MCP won because it solved a real problem simply. The AI tool integration ecosystem was fragmented, duplicative, and incompatible across frameworks. MCP gave it a common language — not a complicated enterprise spec, but a thin JSON-RPC protocol with a clear handshake and a standard schema format.

If you are building a one-off agent script, you can ignore MCP entirely. Write functions, call them directly, ship it. But if you are building agent infrastructure — a platform, a shared tool library, a multi-team automation system — MCP is the right foundation.

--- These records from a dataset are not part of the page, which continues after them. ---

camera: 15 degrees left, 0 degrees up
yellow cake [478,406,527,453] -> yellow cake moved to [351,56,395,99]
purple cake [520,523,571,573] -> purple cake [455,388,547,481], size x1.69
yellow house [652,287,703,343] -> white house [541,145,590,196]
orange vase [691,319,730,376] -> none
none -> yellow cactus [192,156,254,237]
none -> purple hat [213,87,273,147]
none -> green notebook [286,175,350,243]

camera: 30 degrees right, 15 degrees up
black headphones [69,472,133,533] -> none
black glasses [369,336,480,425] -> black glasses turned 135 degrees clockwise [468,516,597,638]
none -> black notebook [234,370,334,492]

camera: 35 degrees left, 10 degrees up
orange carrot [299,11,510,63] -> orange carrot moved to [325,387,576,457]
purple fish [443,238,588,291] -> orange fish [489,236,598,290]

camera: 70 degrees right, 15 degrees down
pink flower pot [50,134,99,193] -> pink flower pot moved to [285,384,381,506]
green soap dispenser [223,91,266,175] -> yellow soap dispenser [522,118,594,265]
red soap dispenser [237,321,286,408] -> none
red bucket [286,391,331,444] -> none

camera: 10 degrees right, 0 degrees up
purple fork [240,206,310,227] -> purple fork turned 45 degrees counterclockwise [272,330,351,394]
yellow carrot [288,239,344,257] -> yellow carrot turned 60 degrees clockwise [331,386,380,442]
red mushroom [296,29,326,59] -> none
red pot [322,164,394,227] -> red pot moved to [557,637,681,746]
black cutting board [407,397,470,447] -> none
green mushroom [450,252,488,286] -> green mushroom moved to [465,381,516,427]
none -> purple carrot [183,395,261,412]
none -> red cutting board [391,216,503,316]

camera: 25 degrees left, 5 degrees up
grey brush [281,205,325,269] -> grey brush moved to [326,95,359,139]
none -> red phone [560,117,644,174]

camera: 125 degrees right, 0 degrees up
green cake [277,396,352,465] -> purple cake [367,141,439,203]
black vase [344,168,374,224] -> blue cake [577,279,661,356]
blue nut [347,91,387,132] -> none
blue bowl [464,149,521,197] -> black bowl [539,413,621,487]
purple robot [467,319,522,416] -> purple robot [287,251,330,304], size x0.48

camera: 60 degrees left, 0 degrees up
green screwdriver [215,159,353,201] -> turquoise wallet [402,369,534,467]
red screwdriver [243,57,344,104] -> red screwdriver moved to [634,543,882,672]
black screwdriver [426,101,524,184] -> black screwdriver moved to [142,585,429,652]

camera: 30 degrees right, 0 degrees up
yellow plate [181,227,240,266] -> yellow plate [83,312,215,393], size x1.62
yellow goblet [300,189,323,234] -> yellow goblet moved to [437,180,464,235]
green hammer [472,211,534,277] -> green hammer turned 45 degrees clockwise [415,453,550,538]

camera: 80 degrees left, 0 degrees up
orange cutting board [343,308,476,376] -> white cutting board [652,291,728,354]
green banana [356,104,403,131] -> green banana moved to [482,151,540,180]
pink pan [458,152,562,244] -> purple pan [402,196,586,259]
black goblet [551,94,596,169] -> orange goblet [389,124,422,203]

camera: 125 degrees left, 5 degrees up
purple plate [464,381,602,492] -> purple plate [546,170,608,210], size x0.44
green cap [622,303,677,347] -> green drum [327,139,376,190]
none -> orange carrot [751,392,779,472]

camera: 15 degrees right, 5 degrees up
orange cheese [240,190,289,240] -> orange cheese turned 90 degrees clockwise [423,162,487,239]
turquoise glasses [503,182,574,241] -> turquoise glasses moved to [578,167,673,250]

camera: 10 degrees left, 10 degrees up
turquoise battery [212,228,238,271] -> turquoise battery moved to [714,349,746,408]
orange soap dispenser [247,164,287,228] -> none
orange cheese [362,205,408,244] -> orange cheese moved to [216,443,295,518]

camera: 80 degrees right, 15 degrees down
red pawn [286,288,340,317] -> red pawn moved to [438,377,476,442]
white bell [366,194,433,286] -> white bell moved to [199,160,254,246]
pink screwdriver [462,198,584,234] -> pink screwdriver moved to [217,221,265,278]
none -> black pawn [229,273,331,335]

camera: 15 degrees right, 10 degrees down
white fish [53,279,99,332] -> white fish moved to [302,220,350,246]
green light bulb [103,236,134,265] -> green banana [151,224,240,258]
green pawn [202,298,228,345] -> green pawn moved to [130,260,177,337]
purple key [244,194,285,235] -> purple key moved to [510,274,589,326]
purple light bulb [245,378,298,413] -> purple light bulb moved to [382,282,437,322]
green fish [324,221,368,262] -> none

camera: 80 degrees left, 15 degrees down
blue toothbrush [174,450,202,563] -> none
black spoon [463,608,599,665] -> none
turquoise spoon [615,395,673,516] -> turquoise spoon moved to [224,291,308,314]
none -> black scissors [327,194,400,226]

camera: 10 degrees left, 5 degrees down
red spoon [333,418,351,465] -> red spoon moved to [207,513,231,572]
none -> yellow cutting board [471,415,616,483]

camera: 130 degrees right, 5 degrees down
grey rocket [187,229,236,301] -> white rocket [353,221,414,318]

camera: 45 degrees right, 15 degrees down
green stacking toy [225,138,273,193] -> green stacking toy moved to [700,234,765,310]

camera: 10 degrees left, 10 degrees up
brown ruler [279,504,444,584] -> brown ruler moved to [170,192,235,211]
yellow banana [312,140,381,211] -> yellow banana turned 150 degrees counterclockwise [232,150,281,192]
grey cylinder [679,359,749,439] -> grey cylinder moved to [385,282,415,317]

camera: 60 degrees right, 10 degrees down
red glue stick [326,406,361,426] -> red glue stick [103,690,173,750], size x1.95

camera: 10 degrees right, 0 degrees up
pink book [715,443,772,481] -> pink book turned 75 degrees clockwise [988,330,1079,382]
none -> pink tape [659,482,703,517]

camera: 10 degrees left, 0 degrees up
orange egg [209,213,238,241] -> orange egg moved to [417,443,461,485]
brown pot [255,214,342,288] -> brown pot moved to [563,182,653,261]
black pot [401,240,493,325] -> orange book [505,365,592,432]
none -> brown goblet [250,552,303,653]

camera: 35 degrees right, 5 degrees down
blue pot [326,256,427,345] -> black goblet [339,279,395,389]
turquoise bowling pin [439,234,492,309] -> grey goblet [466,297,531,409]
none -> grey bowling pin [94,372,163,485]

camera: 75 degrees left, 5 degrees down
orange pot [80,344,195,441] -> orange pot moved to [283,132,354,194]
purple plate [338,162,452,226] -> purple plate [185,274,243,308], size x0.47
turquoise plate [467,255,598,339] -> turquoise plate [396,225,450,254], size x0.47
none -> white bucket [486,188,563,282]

The ecosystem is there, the tooling is mature, and the alternative (custom integration code per framework) is worse.

Understanding the transport modes, the tool discovery cost at scale, and the per-connection instance requirement will save you real debugging time. The gotchas are not subtle once you know them.

For a working reference implementation, the Swrly MCP server demonstrates the SSE + HTTP Streamable dual-transport pattern, per-connection instance isolation, and per-agent tool filtering at production scale.

Top comments (1)

Archit Mittal • Apr 14

Good explainer on MCP. The part that's most exciting to me as someone building automation workflows is how MCP standardizes tool interfaces across different AI providers. Before MCP, every integration was bespoke - you'd write one tool calling format for Claude, another for GPT, another for open-source models. Now with MCP servers, you write the integration once and any compatible client can use it. The ecosystem hitting 97M installs recently shows this isn't just hype anymore. The next frontier is MCP server discovery and composition - being able to chain multiple MCP servers together into complex workflows without manual wiring.